O who am I, that for my sake
My Lord should take, frail flesh and die?”
There is truly no better question than the one at the end of this verse. Why did Jesus die for me? A lowly human who has no great significance to my name. He died for me because he loves me. ME. It’s truly amazing that he died for me because he loves me for everything I was, everything I am, and everything I am going to be. There is no greater love than the love from my savior. And I am so grateful for it.
This evening, I went to an Ash Wednesday service at my church and it was one of the most meaningful services I’ve been to.
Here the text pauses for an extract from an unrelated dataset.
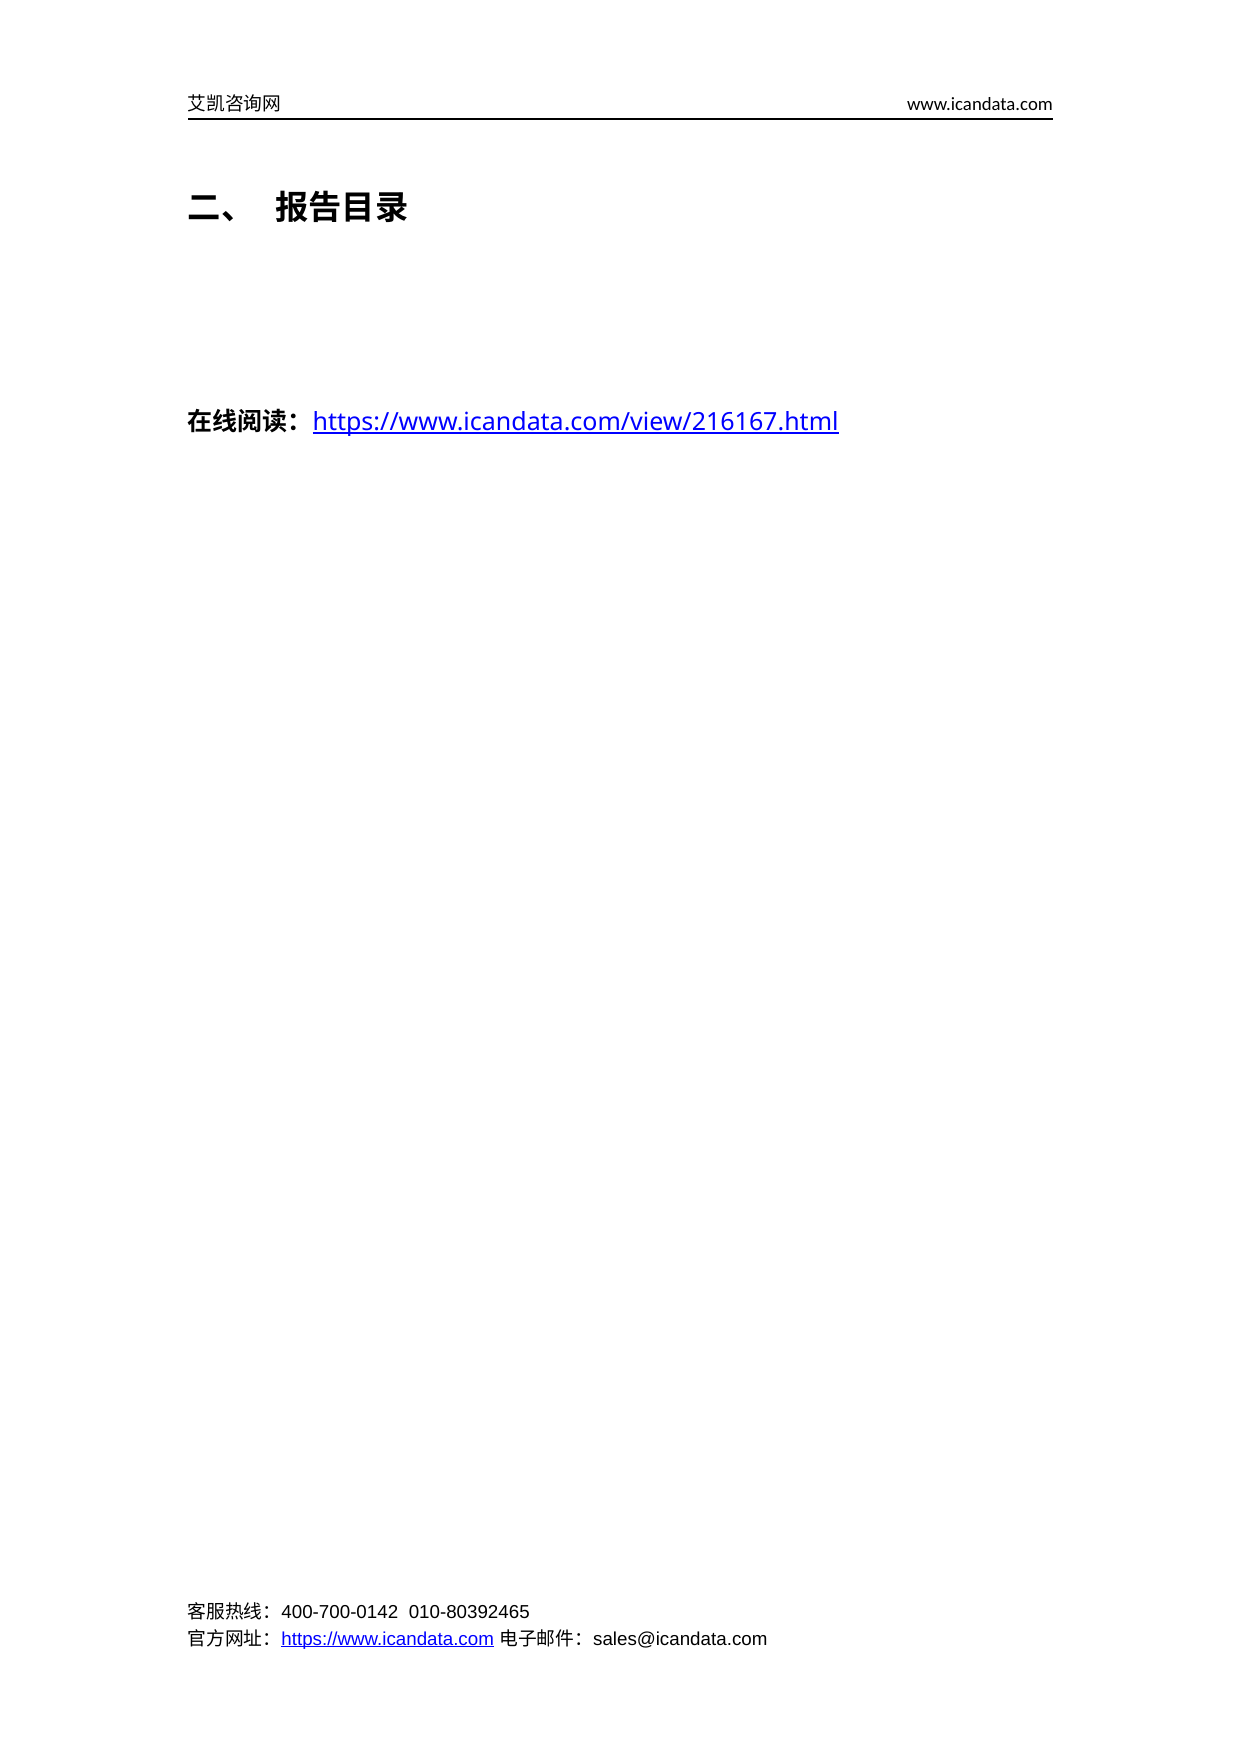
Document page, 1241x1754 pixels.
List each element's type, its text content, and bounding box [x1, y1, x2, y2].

text 在线阅读：https://www.icandata.com/view/216167.html [187, 387, 1053, 452]
subtitle 报告目录 [187, 172, 1053, 237]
I’ve been attending Ash Wednesday services with my mom for the past 8 years or so, and they’ve made me think about my faith and all of the reasons Jesus died on the cross, but they’ve never been so clear to me before this evening.
Yesterday, my Human Development teacher talked about Ash Wednesday and was saying that by having the ashes be put on your forehead, you are being reminded that “From dust you came, and from dust you will return.” He was saying that this statement is a reminder that Jesus was put on this earth to walk with us as a human and because he was mortal, just like every single one of us, his death is something that we can relate to, simply because he died for all of our sins. This realization hit me so hard this evening, and I couldn’t quite explain why it was so emotionally striking this year in comparison to previous years.
We sang “What Wondrous Love Is This?” and that song always gets to me. Especially the first line that says:
“What wondrous love is this, O my soul, O my soul!
What wondrous love is this, O my soul!
What wondrous love is this
That caused the Lord of bliss
To bear the dreadful curse for my soul, for my soul,
To bear the dreadful curse for my soul!”
This line is so incredibly powerful because it makes you think about Jesus laying down his life for us, and I think that’s incredibly beautiful. I can’t think of anything more wonderful than that.